All that relative glowing aside, Monkey Man is not a perfect film. It went through a long production starting in 2019, and while Dev credits Jordan Peele’s Monkey Paw for coming in to help “get it over the finish line,” you can squint a little and see some cracks where the film probably got a bit overworked over the years. Similarly, one imagines that the long production led to some production constraints, which may be why there are some moments where some effects and CGI are a bit rougher than one would like. But even still, the action and the cast always pull you back. Given that this is Patel’s first time behind the camera, it is all impressively confident, even in the moment where you can see the seams.
The last thing of note is the cast. Patel carries the action well, but he also carries the rest in a role that has him somewhat reserved vocally; his face is covered in all the emotions he’s feeling (and, yeah, a lot of blood and grime), keeping the viewer on the journey with him. Kher is the perfectly looming villain, and Sharlto Copley is deliciously smarmy as the guy running the underground boxing ring. But the real standout is Pitobash, who bounces from antagonist to comic relief to sidekick and oozes charisma on the screen.

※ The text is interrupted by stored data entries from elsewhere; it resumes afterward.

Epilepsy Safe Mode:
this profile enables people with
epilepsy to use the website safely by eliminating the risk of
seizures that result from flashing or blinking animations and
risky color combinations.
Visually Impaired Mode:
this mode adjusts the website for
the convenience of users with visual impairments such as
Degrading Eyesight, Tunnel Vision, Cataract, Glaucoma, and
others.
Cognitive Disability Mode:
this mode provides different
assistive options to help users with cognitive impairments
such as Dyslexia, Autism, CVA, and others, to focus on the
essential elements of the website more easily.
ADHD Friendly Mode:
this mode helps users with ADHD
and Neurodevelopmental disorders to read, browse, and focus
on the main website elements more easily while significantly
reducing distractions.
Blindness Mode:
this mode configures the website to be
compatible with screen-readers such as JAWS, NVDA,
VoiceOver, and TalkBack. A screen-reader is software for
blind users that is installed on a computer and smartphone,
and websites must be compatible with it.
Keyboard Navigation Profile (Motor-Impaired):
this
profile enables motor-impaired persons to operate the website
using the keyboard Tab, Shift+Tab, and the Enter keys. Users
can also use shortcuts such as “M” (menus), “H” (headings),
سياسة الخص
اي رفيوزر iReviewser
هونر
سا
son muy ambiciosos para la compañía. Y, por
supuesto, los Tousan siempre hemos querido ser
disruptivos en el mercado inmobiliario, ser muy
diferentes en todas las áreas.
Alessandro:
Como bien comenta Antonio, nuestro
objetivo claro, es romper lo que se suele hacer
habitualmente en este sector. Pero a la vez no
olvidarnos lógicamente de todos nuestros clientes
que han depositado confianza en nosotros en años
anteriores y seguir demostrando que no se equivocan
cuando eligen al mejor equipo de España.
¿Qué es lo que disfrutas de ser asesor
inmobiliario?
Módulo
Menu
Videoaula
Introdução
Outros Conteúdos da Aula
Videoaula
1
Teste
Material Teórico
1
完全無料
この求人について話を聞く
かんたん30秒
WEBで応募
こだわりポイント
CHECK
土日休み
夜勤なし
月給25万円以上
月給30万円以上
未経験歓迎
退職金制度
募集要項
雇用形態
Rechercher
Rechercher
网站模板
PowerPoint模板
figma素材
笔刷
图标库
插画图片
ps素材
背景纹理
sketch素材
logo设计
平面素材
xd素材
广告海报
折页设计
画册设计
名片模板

I hope this breaks him through in the US (if he wants it) because I’d love to see him on our screens here more (not to discount his 40-odd credits going back well over a decade). And that sums Monkey Man up well. A great time that left me wanting so much more.
Monkey Man had its world premiere at SXSW 2024 - where it received a rare standing ovation before what Peele rightfully called a “huge, raucous fucking audience” - and hits theaters (in the US at least) on April 5, 2024.